53 ans, diplôme d’expertise-comptable/commissariat aux comptes, maîtrise sciences de gestion, DEA finances de la faculté de sciences économiques, IAE, ESC Bourgogne.
« Je suis né en mai 68, cela influe probablement sur mon côté hyperactif », glisse Emmanuel Millard pour remonter à la source d’un parcours certes foisonnant et dont la nomination, en début d’année, à la présidence de l’association nationale des Directeurs financiers et de contrôle de gestion (DFCG) constitue « une étape naturelle ». Emmanuel Millard souligne en effet avoir, après une solide formation académique, cultivé « [s]a polyvalence dans le monde multiculturel de la direction financière », en France et à l’international, dans la banque d’affaires ou l’audit, dans le privé comme le public. En faisant ses gammes chez Arthur Andersen, GE Capital ou JPMorgan, puis comme chef de mission « Performance de la gestion publique et des opérateurs de l’Etat » au ministère du Budget. Il sera ensuite directeur financier, des achats, des affaires juridiques et du contrôle interne d’Universcience, l’Epic (Etablissement public à caractère industriel et commercial) regroupant la Cité des sciences et de l’industrie, la Géode et le Palais de la découverte.
Emmanuel Millard rejoint en 2017 le monde associatif, où il « s’épanoui[t] pleinement, c’est passionnant car ce secteur a besoin de se structurer et de se professionnaliser », aux commandes financières et supports d’abord de l’acteur de l’urgence sociale et médico-sociale Coallia, et depuis mars dernier au sein du Réseau des écoles de la 2e chance - Hub de la Réussite, écosystème de formation et d’insertion des décrocheurs ou réfugiés.
« La présidence de la DFCG est une synthèse de tous ces métiers, de toutes ces expériences professionnelles. J’ai eu la chance de choisir mes postes. D’un secteur à l’autre, ils m’ont permis d’acquérir la flexibilité, la souplesse indispensables au dirigeant financier », pointe-t-il. De la diversité naît ainsi l’unité, la cohérence.

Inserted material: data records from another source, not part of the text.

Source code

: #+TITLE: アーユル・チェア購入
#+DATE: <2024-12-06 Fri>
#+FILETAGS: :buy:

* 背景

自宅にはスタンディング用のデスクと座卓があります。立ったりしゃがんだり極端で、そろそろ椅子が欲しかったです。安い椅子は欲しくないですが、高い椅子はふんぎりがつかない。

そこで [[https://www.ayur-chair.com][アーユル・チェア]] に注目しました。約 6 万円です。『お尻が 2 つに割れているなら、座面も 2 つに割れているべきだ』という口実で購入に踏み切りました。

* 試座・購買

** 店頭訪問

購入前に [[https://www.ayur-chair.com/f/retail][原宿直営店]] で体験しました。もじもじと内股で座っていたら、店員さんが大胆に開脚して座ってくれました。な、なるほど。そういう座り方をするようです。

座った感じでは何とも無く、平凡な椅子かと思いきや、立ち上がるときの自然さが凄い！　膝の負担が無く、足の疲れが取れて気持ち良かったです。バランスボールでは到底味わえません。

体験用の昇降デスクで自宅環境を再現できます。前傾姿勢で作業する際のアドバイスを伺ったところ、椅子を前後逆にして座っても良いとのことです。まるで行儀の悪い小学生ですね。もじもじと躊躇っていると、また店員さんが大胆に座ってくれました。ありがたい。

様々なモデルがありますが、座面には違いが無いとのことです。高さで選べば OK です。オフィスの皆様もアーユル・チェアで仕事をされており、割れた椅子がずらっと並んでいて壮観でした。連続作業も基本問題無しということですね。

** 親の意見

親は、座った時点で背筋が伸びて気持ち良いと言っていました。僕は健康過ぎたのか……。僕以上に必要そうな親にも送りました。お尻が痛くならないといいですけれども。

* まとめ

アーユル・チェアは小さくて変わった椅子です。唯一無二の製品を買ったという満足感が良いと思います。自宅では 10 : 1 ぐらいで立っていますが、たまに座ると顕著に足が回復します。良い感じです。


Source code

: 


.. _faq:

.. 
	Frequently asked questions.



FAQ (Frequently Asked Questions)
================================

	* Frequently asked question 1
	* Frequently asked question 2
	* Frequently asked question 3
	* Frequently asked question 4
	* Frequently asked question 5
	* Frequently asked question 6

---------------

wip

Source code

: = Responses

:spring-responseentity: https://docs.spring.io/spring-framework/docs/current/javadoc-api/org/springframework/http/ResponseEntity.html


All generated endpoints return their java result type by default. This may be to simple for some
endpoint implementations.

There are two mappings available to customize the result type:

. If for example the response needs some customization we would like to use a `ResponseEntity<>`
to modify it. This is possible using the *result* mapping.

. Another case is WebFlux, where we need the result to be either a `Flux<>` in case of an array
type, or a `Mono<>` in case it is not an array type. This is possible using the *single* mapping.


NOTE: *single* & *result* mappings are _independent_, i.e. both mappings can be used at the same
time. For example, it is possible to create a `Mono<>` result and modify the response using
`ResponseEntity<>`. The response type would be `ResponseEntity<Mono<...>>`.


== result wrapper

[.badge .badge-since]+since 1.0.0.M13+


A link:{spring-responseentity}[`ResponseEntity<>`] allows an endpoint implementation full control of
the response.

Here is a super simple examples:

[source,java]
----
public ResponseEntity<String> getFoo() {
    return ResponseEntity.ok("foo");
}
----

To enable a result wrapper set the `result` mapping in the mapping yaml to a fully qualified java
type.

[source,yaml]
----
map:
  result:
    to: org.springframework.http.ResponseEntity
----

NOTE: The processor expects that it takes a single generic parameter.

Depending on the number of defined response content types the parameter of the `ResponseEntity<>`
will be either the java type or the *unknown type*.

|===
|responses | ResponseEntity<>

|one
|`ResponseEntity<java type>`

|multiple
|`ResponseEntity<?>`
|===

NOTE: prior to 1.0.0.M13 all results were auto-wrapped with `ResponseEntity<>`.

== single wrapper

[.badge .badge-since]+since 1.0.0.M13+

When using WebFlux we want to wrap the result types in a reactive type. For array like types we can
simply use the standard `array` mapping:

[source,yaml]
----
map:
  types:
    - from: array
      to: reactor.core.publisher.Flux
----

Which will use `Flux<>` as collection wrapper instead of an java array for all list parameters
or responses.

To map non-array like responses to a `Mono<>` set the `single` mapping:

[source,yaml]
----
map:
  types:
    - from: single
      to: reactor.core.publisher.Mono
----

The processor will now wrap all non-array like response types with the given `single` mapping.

L’ancien banquier ne compte pas s’assagir et fourmille d’idées pour permettre à l’association de « poursuivre sa mission d’intelligence collective, de rayonnement des professions de financiers d’entreprises qui sont au front de la crise ». La DFCG doit notamment « donner le tempo en matière de RSE (responsabilité sociétale des entreprises, NDLR). Il nous faut par exemple travailler sur la mixité et l’inclusion au sein des directions financières ». Ce thème fera l’objet d’un nouveau Prix décerné par la DFCG « pour récompenser les entreprises qui assument la diversité ». Ce ne sera pas la seule innovation de palmarès en 2021 puisque, aux côtés des Prix traditionnels « DAF* de l’année » et « Jeune financier », Emmanuel Millard dévoile celui de la « Finance solidaire et responsable », destiné à mettre en lumière les sociétés se donnant les moyens, par un cahier des charges, de respecter des critères par exemple d’achats ou de financement durables. Pour compléter le festival, le président de la DFCG confie la naissance des Prix du « Contrôle de gestion » et du « DAF en PME ».
Toujours pour renforcer son action au cœur de la société, la DFCG va davantage se tourner vers les étudiants, passant par la prochaine signature d’une convention avec le réseau des Instituts d’administration des entreprises (IAE). Emmanuel Millard est d’ailleurs depuis avril dernier administrateur de l’IAE Paris (tout comme de l’Université Panthéon-Assas UFR Sciences économiques). Et depuis 2018 chargé de cours en master 2 audit, finance et contrôle de gestion de l’Université Paris 1 Panthéon-Sorbonne.
Autre vœu du décathlonien de la finance, le développement des partenariats. Il annonce la signature à venir d’une convention avec le Conseil supérieur de l’Ordre des experts-comptables pour « montrer que la communauté financière avance dans le même sens », plaide l’ancien commissaire aux comptes. Qui, nourri de son expérience, souhaite en outre « rapprocher public et privé. Il faut favoriser les passerelles pour les cadres du secteur privé. »
Tous ces projets ne sauraient priver le président de la DFCG de retrouver avec plaisir les salles de cinéma et de théâtre. « J’aurais aimé être comédien. Qui sait, je pourrais un jour racheter un théâtre, ou en être administrateur », se projette Emmanuel Millard. Un nouveau rôle pour le caméléon de la finance.